Should not clear all dns entries when OpenVPN tunnel is established
Context: NetworkManager 1.27.91 + network-manager-openvpn 1.8.12 + systemd-resolved 246.6 (debian bullseye).
When establishing an open vpn which is used as the default route, network-manager clears all entries in the current dns configuration.

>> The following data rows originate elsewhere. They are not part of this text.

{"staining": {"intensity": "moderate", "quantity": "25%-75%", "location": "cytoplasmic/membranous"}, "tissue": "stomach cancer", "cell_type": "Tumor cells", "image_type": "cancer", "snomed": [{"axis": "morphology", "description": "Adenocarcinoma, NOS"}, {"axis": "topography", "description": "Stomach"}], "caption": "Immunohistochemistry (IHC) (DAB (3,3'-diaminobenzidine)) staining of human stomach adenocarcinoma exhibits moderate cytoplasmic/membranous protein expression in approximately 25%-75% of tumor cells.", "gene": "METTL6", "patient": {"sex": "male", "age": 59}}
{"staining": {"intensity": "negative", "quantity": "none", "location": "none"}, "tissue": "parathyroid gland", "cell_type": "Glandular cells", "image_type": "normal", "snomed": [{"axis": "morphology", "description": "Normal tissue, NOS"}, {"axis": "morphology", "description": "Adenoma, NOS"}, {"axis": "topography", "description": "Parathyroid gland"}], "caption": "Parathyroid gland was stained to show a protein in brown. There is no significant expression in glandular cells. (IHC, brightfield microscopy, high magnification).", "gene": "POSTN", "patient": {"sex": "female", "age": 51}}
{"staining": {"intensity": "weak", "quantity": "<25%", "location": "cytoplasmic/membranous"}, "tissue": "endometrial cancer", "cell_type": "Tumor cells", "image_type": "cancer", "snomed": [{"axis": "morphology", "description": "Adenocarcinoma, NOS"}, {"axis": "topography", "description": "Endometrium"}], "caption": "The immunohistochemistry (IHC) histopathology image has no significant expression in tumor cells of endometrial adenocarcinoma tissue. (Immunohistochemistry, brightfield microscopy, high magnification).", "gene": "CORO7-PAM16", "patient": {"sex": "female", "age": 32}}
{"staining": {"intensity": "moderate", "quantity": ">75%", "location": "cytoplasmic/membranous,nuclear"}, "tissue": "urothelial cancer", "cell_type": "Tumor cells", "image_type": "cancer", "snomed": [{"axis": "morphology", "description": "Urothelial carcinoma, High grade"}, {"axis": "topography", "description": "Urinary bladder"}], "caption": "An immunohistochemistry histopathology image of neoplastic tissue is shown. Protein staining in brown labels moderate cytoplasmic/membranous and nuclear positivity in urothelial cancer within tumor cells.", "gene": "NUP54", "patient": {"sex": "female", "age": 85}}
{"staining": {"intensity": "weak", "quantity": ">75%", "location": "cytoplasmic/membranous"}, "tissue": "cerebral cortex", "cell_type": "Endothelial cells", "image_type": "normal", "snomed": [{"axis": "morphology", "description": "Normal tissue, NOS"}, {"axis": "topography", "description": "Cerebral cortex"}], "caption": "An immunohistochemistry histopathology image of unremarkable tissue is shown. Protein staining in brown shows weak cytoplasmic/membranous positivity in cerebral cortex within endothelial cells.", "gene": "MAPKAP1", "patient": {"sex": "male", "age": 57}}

This also includes suffixes for local domain names, which thus are broken (won't be resolved over the dns).
Prior to establishing the openvpn connection, the dns settings are the following (resolvectl status
, stripped non relevant parts):
Link 2 (wlp2s0)
Current Scopes: DNS LLMNR/IPv4 LLMNR/IPv6
DefaultRoute setting: yes
LLMNR setting: yes
MulticastDNS setting: no
DNSOverTLS setting: no
DNSSEC setting: no
DNSSEC supported: no
Current DNS Server: 192.168.0.1
DNS Servers: 192.168.0.1
DNS Domain: ~.
home
After establishing the vpn, the settings are the following:
Link 2 (wlp2s0)
Current Scopes: LLMNR/IPv4 LLMNR/IPv6
DefaultRoute setting: no
LLMNR setting: yes
MulticastDNS setting: no
DNSOverTLS setting: no
DNSSEC setting: no
DNSSEC supported: no
Link 12 (tun1)
Current Scopes: DNS LLMNR/IPv4 LLMNR/IPv6
DefaultRoute setting: yes
LLMNR setting: yes
MulticastDNS setting: no
DNSOverTLS setting: no
DNSSEC setting: no
DNSSEC supported: no
Current DNS Server: 10.8.0.1
DNS Servers: 10.8.0.1
DNS Domain: ~.
There is no longer a dns for the wlp2s0 interface. This causes that any local domain (ending in .home) will no longer be resolved. The expected result configuration would be :
Link 2 (wlp2s0)
Current Scopes: DNS LLMNR/IPv4 LLMNR/IPv6
DefaultRoute setting: no
LLMNR setting: yes
MulticastDNS setting: no
DNSOverTLS setting: no
DNSSEC setting: no
DNSSEC supported: no
Current DNS Server: 192.168.0.1
DNS Servers: 192.168.0.1
DNS Domain: home
Link 12 (tun1)
Current Scopes: DNS LLMNR/IPv4 LLMNR/IPv6
DefaultRoute setting: yes
LLMNR setting: yes
MulticastDNS setting: no
DNSOverTLS setting: no
DNSSEC setting: no
DNSSEC supported: no
Current DNS Server: 10.8.0.1
DNS Servers: 10.8.0.1
DNS Domain: ~.
ie, the DNS for wlp2s0 should be kept, but used only for the resolution of home
domain names. NetworkManager should only clear entries in the dns section that have a matching entry in the vpn dns domain settings, and keep others unchanged (maybe it could need an additional parameter in the vpn connection settings, other people may find that the current behaviour fits their need and enforce it).